===== Information supplied

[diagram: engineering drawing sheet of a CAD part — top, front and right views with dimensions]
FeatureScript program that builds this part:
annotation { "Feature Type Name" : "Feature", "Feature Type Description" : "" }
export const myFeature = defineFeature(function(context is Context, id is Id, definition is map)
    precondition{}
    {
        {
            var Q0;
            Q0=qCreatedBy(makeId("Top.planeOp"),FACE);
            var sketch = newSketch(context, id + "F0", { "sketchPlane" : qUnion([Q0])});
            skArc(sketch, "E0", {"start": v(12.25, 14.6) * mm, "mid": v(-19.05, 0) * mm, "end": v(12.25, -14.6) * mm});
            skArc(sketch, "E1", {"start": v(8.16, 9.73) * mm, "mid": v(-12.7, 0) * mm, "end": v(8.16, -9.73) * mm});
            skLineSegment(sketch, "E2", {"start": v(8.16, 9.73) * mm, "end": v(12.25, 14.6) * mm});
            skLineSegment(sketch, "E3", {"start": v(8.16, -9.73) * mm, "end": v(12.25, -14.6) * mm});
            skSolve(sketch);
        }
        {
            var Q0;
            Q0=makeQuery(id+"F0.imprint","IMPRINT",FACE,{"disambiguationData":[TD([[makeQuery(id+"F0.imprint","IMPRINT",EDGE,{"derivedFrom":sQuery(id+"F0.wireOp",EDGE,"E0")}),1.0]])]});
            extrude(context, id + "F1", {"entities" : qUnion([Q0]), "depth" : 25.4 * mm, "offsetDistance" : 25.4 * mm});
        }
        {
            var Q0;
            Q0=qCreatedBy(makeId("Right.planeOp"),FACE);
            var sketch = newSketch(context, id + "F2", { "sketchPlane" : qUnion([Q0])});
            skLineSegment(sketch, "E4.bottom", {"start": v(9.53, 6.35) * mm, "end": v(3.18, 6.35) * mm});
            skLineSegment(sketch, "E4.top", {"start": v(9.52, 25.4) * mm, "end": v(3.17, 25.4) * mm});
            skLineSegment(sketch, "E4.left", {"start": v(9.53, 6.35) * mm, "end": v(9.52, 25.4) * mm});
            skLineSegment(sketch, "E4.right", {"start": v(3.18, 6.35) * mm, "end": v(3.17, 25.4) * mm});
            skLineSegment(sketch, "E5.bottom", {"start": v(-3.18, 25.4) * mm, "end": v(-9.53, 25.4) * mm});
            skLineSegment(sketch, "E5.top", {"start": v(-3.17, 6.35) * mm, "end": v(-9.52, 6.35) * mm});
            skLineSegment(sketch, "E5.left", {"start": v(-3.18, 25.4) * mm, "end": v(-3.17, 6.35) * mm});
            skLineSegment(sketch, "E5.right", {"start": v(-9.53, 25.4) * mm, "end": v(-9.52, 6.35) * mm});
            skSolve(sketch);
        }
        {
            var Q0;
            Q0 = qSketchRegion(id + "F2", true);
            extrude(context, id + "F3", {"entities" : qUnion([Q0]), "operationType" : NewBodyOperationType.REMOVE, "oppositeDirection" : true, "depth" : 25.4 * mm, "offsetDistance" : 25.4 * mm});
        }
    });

==========

▶ [Exercise]: Reproduce the entire listing above character for character, from the first line to the last.

▶ [Exercise output]:
[diagram: engineering drawing sheet of a CAD part — top, front and right views with dimensions]
FeatureScript program that builds this part:
annotation { "Feature Type Name" : "Feature", "Feature Type Description" : "" }
export const myFeature = defineFeature(function(context is Context, id is Id, definition is map)
    precondition{}
    {
        {
            var Q0;
            Q0=qCreatedBy(makeId("Top.planeOp"),FACE);
            var sketch = newSketch(context, id + "F0", { "sketchPlane" : qUnion([Q0])});
            skArc(sketch, "E0", {"start": v(12.25, 14.6) * mm, "mid": v(-19.05, 0) * mm, "end": v(12.25, -14.6) * mm});
            skArc(sketch, "E1", {"start": v(8.16, 9.73) * mm, "mid": v(-12.7, 0) * mm, "end": v(8.16, -9.73) * mm});
            skLineSegment(sketch, "E2", {"start": v(8.16, 9.73) * mm, "end": v(12.25, 14.6) * mm});
            skLineSegment(sketch, "E3", {"start": v(8.16, -9.73) * mm, "end": v(12.25, -14.6) * mm});
            skSolve(sketch);
        }
        {
            var Q0;
            Q0=makeQuery(id+"F0.imprint","IMPRINT",FACE,{"disambiguationData":[TD([[makeQuery(id+"F0.imprint","IMPRINT",EDGE,{"derivedFrom":sQuery(id+"F0.wireOp",EDGE,"E0")}),1.0]])]});
            extrude(context, id + "F1", {"entities" : qUnion([Q0]), "depth" : 25.4 * mm, "offsetDistance" : 25.4 * mm});
        }
        {
            var Q0;
            Q0=qCreatedBy(makeId("Right.planeOp"),FACE);
            var sketch = newSketch(context, id + "F2", { "sketchPlane" : qUnion([Q0])});
            skLineSegment(sketch, "E4.bottom", {"start": v(9.53, 6.35) * mm, "end": v(3.18, 6.35) * mm});
            skLineSegment(sketch, "E4.top", {"start": v(9.52, 25.4) * mm, "end": v(3.17, 25.4) * mm});
            skLineSegment(sketch, "E4.left", {"start": v(9.53, 6.35) * mm, "end": v(9.52, 25.4) * mm});
            skLineSegment(sketch, "E4.right", {"start": v(3.18, 6.35) * mm, "end": v(3.17, 25.4) * mm});
            skLineSegment(sketch, "E5.bottom", {"start": v(-3.18, 25.4) * mm, "end": v(-9.53, 25.4) * mm});
            skLineSegment(sketch, "E5.top", {"start": v(-3.17, 6.35) * mm, "end": v(-9.52, 6.35) * mm});
            skLineSegment(sketch, "E5.left", {"start": v(-3.18, 25.4) * mm, "end": v(-3.17, 6.35) * mm});
            skLineSegment(sketch, "E5.right", {"start": v(-9.53, 25.4) * mm, "end": v(-9.52, 6.35) * mm});
            skSolve(sketch);
        }
        {
            var Q0;
            Q0 = qSketchRegion(id + "F2", true);
            extrude(context, id + "F3", {"entities" : qUnion([Q0]), "operationType" : NewBodyOperationType.REMOVE, "oppositeDirection" : true, "depth" : 25.4 * mm, "offsetDistance" : 25.4 * mm});
        }
    });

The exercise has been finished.